Experiment
To identify genetic determinants of skin cancer susceptibility and carcinoma development, a large backcross population of FVB/NJcl x (FVB/NJcl x MSM/Ms) F1 mice were subjected to DMBA/TPA-induced skin carcinogenesis. MSM/Ms mice are more resistant to chemically induced skin tumor development than the highly susceptible FVB/N strain.

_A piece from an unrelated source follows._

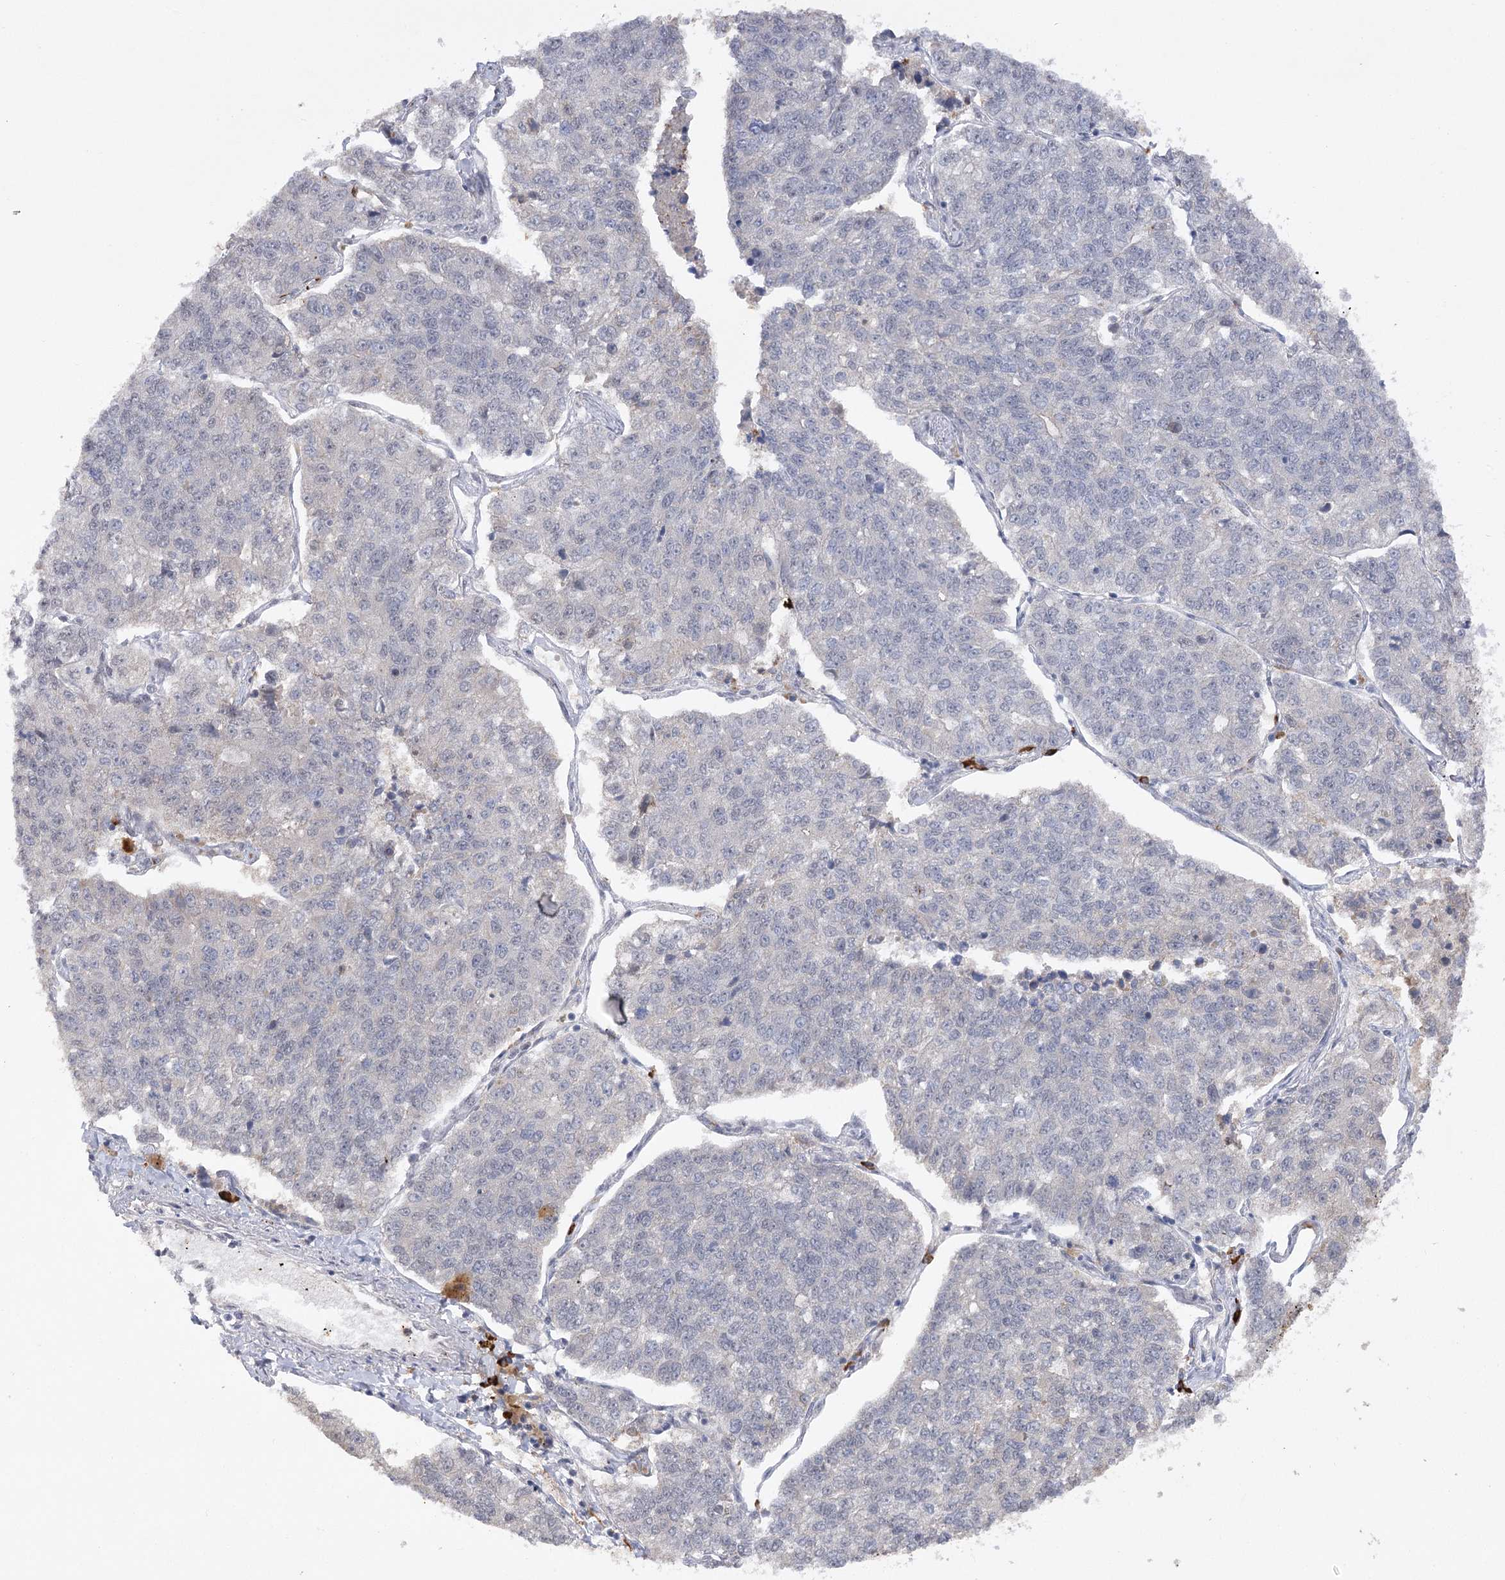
{"staining": {"intensity": "negative", "quantity": "none", "location": "none"}, "tissue": "lung cancer", "cell_type": "Tumor cells", "image_type": "cancer", "snomed": [{"axis": "morphology", "description": "Adenocarcinoma, NOS"}, {"axis": "topography", "description": "Lung"}], "caption": "Immunohistochemistry of human adenocarcinoma (lung) displays no positivity in tumor cells. Brightfield microscopy of immunohistochemistry stained with DAB (brown) and hematoxylin (blue), captured at high magnification.", "gene": "PYROXD1", "patient": {"sex": "male", "age": 49}}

(FVB/NJcl x MSM/Ms) male mice were backcrossed with female FVB/NJcl mice generating 121 F1 Tpr53 homozygous mice, p53+/+. Tpr53 deficient male mice (FVB/NJcl x MSM.Cg-Trp53tm1Sia/+) were backcrossed to female FVB/NJcl mice generating 107 Tpr53 heterozygous F1 backcross mice, p53+/-. Mice were genotyped using PCR assays.
Tumor development was monitored for a period of 40 weeks; the number of papillomas at 20 weeks as well as the presence of carcinomas at 40 weeks was documented. In addition papillomas were categorized into three groups based on diameter size, <2mm, 2-6mm and >6mm. All mice were genotyped using 107 SNP markers distributed evenly over the genome.
In the analysis of combined results from both crosses, 121 FVB/NJcl x (FVB/NJcl x MSM/Ms)F1 mice and 107 (FVB/NJcl x (FVB/NJcl x MSM.Cg-Tpr53tmSia1/+)F1, the following significant QTL was detected on Chromosome 6.
QTL Stmm4, skin tumor modifier of MSM 4, a measure of the total number of papillomas found, LOD=4.355 was mapped to 36.0 cM.
QTL Stmm4a, skin tumor modifier of MSM 4a, a measure of the number of papillomas between 2 and 6mm, LOD=3.78 also mapped to 36.0 cM on Chromosome 6.